And by the way, this idea that you need consumer with a reasonable amount of money in their pockets to buy your product is a very "left" idea: It came from a very "socialist" guy called Henry Ford. He is the one that came up with the idea that the assembly line workers of the world should have reasonable salaries so they can afford to buy the "cars for every one" he was mass-producing.

So, cut some slack to K-302.
 
Oldgateboatdriver said:
The very capitalist, free market for oil - in which the equally greedy Albertan capitalist Oil industry has no real say or power - however is the clear culprit: Hey! The world's consumers doesn't want your $90.00 a barrel oil, so take 37$ and shut up, or just close down. That's the real culprit and you know it.

Canada Western Select was trading for $20 a barrel today BTW.

But it's the also same situation for the destruction of the US Coal Industry, not Obama's so called "War on Coal" but rather the huge drop in Natural Gas prices due to fracking technology improving access to gas and lowering the scost while increasing the supply.

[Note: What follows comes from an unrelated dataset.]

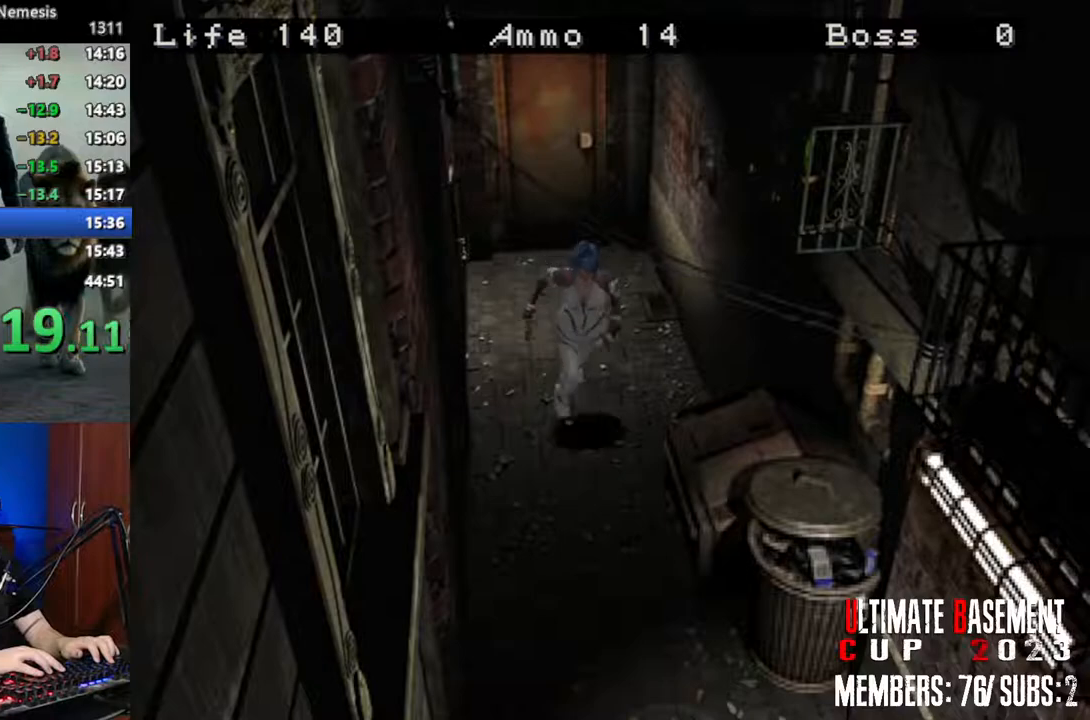
{"keys": ["d", "shift", "w"], "events": [[167, "a", "down"], [217, "a", "up"], [500, "d", "down"]]}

It became economic for plants to switch from coal fired equipment to more efficient and cleaner burning gas fired equipment.

And TransCanada has filed suit against the US Government for $15 Billion for damages when they killed the Keystone pipeline.
 
The capitalist idea is using the market to match supply of labour to demand for labour, and wages are set according to both demand and to productivity (Burger flippers are in high supply. Machinists get paid more because there are fewer of them and they add more value to a product). You refuse to look at the results of the policies of setting wages above market rates and also fail to see that the people taking the biggest hits are the small employers who with narrow operating margins who simply cannot pay workers that amount of money (there are multiple examples to look up on the net, restaurants are hard hit, but there was a memorable story about a book store owner who is essentially being forced to lay off his staff, despite being for the proposition. Reality has a way of doing that to you...). Since in a market ecosystem (or almost any system, according to power law scaling) there are far more small business than medium business, and far more medium business than large, you should be able to see where most of the damage is being done.

Indeed there is a school of thought that this is crony capitalism in action; large business with lobby power can afford to take a bit of a hit (shedding 10% of your employees is less stressful for a company with 1000 workers than for one with 10) in order to permanently hobble potential competitors. The other school of thought is by creating a permanently dependent underclass of unemployed, certain political factions can maintain a voter base by offering "free stuff" to the affected (since few people seem to be able to connect the dots between regulatory failure and their diminishing standards of living or unemployment, this con job has been wildly successful).

In more socialistic nations, where the process is farther advanced, the GDP/Capita is much lower (most European nations have GDP/Capita than all but the poorest US States) or the economy has totally unravelled (Venezuela is a good current example).
 
Thucydides said:
The capitalist idea is using the market to match supply of labour to demand for labour, and wages are set according to both demand and to productivity (Burger flippers are in high supply. Machinists get paid more because there are fewer of them and they add more value to a product). You refuse to look at the results of the policies of setting wages above market rates and also fail to see that the people taking the biggest hits are the small employers who with narrow operating margins who simply cannot pay workers that amount of money (there are multiple examples to look up on the net, restaurants are hard hit, but there was a memorable story about a book store owner who is essentially being forced to lay off his staff, despite being for the proposition. Reality has a way of doing that to you...). Since in a market ecosystem (or almost any system, according to power law scaling) there are far more small business than medium business, and far more medium business than large, you should be able to see where most of the damage is being done.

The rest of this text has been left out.